What you need to know:
- The beer will retail at Sh100 and, according to the Keroche boss.
- The company produces Summit Lager, Summit Malt, Vienna Ice, Viena Ice Lemon Twist and Valley Wine.
Those who enjoy their beer know that it often takes more than just a few bottles to really get drunk.
However, this is soon going to change after Keroche Breweries launched its latest beer brand, upping production to about 50 per cent, amid a depressed market occasioned by the Covid-19 pandemic.
The liquor firm, owned by successful business couple Joseph and Tabitha Karanja, is eyeing 20 per cent of the market share and it has been on a diversification path.
The new brand —Viena Ice Strong Lager — with an alcoholic content of 10 per cent, is a low class competition, targeting all levels of consumers.
Mrs Karanja, Keroche's chief executive officer, admitted that the production level has plummeted to about 15 per cent, but the desire to satisfy the market has been the company’s driving force.

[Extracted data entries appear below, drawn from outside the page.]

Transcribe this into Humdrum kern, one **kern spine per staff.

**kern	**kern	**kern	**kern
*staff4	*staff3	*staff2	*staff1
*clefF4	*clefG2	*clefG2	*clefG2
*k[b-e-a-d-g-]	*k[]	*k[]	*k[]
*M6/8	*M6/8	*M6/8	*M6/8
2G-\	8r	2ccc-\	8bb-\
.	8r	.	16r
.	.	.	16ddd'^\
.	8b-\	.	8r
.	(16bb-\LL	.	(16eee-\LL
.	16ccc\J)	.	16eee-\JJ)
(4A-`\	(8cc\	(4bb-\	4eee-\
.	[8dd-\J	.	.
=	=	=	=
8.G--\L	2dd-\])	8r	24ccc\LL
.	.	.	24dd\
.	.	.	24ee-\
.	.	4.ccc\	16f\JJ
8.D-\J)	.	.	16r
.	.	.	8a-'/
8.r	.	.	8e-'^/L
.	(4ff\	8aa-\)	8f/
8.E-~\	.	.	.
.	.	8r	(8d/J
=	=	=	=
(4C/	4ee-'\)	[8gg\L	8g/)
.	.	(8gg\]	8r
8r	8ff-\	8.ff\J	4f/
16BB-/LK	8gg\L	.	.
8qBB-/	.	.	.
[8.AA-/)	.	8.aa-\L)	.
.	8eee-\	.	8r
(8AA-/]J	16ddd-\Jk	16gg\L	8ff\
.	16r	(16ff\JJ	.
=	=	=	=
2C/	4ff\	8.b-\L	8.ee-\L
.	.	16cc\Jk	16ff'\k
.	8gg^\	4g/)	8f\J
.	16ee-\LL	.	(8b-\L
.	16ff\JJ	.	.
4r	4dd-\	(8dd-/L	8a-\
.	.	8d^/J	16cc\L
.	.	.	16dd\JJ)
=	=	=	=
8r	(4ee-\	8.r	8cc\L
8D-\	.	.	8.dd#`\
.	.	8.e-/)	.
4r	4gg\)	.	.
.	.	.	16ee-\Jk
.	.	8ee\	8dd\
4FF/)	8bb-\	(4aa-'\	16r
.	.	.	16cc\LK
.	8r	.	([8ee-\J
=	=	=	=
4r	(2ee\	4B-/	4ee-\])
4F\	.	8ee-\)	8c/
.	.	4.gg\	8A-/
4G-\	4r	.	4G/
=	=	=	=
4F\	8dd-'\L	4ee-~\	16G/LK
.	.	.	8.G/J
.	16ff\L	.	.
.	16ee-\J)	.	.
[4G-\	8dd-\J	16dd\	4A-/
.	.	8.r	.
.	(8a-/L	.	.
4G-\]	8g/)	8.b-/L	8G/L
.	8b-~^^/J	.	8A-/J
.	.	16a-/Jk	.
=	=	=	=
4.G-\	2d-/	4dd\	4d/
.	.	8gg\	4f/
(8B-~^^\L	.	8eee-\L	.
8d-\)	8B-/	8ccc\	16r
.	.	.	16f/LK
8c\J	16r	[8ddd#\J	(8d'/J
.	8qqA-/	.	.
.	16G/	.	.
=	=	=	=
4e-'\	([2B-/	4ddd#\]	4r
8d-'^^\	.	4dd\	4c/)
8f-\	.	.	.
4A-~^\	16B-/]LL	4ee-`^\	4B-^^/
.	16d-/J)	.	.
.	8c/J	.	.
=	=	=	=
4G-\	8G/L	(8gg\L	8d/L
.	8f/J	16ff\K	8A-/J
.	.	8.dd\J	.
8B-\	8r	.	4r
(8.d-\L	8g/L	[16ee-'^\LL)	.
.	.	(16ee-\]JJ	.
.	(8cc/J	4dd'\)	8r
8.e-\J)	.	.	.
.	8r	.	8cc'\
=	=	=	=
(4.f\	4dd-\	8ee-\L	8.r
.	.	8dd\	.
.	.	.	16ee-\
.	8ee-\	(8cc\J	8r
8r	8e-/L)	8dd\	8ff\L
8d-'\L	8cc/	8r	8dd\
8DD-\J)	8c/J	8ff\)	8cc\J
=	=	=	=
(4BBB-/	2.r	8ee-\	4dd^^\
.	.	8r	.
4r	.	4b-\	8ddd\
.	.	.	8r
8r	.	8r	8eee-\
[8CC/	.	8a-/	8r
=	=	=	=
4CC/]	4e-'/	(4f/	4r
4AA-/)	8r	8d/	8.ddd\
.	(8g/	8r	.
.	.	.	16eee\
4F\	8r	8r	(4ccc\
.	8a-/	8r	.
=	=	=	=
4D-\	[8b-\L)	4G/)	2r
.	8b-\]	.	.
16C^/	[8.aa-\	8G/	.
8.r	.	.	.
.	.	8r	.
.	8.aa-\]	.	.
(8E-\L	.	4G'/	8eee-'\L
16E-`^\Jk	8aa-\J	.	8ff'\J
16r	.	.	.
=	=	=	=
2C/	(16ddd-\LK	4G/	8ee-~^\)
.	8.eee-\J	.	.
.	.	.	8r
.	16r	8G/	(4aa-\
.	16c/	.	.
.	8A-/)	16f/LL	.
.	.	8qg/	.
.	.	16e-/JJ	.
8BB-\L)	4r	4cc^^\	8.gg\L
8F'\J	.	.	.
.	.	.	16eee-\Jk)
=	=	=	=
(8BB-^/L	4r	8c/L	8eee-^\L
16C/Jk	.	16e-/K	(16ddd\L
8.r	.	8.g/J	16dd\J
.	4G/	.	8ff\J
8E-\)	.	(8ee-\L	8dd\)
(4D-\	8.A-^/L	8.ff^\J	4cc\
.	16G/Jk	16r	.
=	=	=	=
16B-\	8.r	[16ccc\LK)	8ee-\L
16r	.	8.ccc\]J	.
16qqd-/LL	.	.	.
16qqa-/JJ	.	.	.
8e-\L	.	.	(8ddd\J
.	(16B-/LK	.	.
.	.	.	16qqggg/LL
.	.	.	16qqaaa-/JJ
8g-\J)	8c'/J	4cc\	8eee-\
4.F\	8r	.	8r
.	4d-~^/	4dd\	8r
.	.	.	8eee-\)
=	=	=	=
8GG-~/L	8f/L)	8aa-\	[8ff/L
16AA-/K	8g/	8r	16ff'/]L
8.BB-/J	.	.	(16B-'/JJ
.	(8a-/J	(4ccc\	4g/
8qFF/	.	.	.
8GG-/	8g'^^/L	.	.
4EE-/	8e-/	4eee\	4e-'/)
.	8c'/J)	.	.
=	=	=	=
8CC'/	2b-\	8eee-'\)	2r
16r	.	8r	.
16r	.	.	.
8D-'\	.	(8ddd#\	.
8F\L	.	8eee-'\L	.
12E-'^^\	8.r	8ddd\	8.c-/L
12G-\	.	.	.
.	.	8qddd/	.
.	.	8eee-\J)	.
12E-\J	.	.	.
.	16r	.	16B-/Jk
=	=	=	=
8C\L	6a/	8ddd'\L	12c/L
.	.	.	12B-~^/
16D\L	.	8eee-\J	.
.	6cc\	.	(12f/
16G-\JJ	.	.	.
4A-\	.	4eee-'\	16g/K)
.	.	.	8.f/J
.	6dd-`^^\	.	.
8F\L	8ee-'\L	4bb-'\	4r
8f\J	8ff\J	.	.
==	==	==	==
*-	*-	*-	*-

“True, we are dealing with a battered economy, more so, due to the Covid-19 pandemic but since inception, the firm's desire is to be a local market leader and the company has firmly kept its eyes on the ball,” said the CEO during a press briefing at the launch ceremony in Naivasha where Keroche Breweries is located.
Mrs Karanja said the expansion plan will see the company remit at least Sh 1 billion to the exchequer, terming it a positive move for the Kenyan economy.
She said the launch of the brand was the culmination of a one-year market survey, prior to the disease that has rattled the global population and affected economies.
The beer will retail at Sh100 and, according to the Keroche boss. She revealed that the desire to increase the alcoholic content was fueled by the introduction of Viena Ice, with a 5.5 alcoholic content.
“During the survey, the consumers voiced the need to have a strong and affordable brand and our core duty as a beer maker was to oblige,” added Mrs Karanja.
She said the production capacity of the new brand will be dictated by the market dynamics, but added that she was positive about a trusted clientele embracing the beer.
“We are back and determined to keep pushing despite the ravages of the pandemic,” added the Keroche CEO.
An increasing customer base that grew between 2003 and 2007 triggered the brewer's expansion, aimed at catering for the middle and upper beer market.
In 2008, Keroche Breweries launched a state-of-the-art brewing plant with a capacity of 100,000 hectolitres and with it came Kenya’s first sugar-free beer – Summit Lager.
21st century brew house
The history of the Naivasha-based company also dates back to 2012 when the beer maker installed a 21st century state-of-the-art brewery with a production capacity of 1 million hectolitres per year and 300 hectolitres per brew.
The new plant was financed by the then Barclays Bank to a tune of Sh5 billion.
Keroche Operations Manager Nicholas Kipchirchir said most of the beers produced locally have an alcoholic content of between 4 and 5 per cent.
“What we have is almost double of what the market is accustomed to and we hope it will be a hit with consumers,” he told the Nation.
“Our primary targets are consumers who don’t like spirits but have a high affinity for strong brands,” he disclosed.
He said the plant has a capacity of producing 30 different brands.
The company produces Summit Lager, Summit Malt, Vienna Ice, Viena Ice Lemon Twist, Valley Wine, Pinotage, Chenin Blanc and Savignon Blanc and recently launched a crescent range of triple distilled spirits.